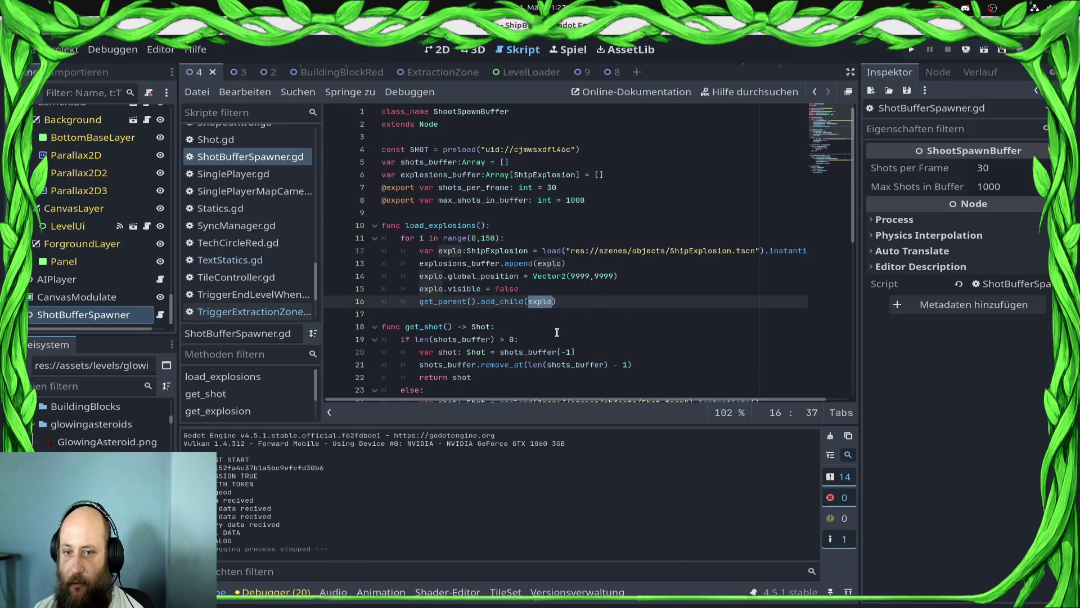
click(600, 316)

____________________

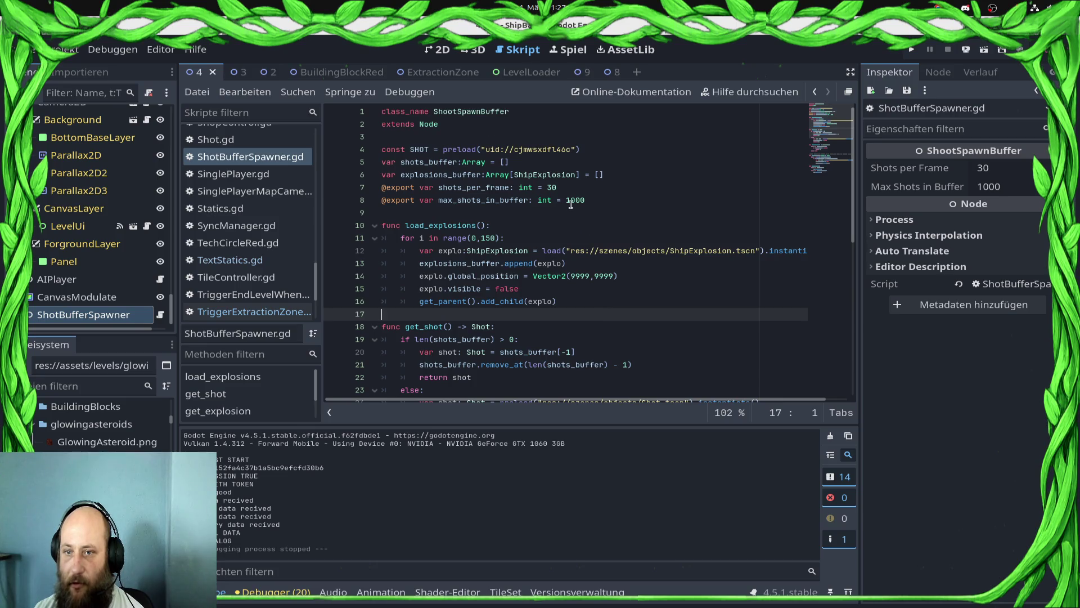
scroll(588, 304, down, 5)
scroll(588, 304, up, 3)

____________________

### YOUR OBJECTIVE
Go through the material and copy each line that contains "scroll".

### SOLUTION TO THIS PROBLEM
scroll(588, 304, down, 5)
scroll(588, 304, up, 3)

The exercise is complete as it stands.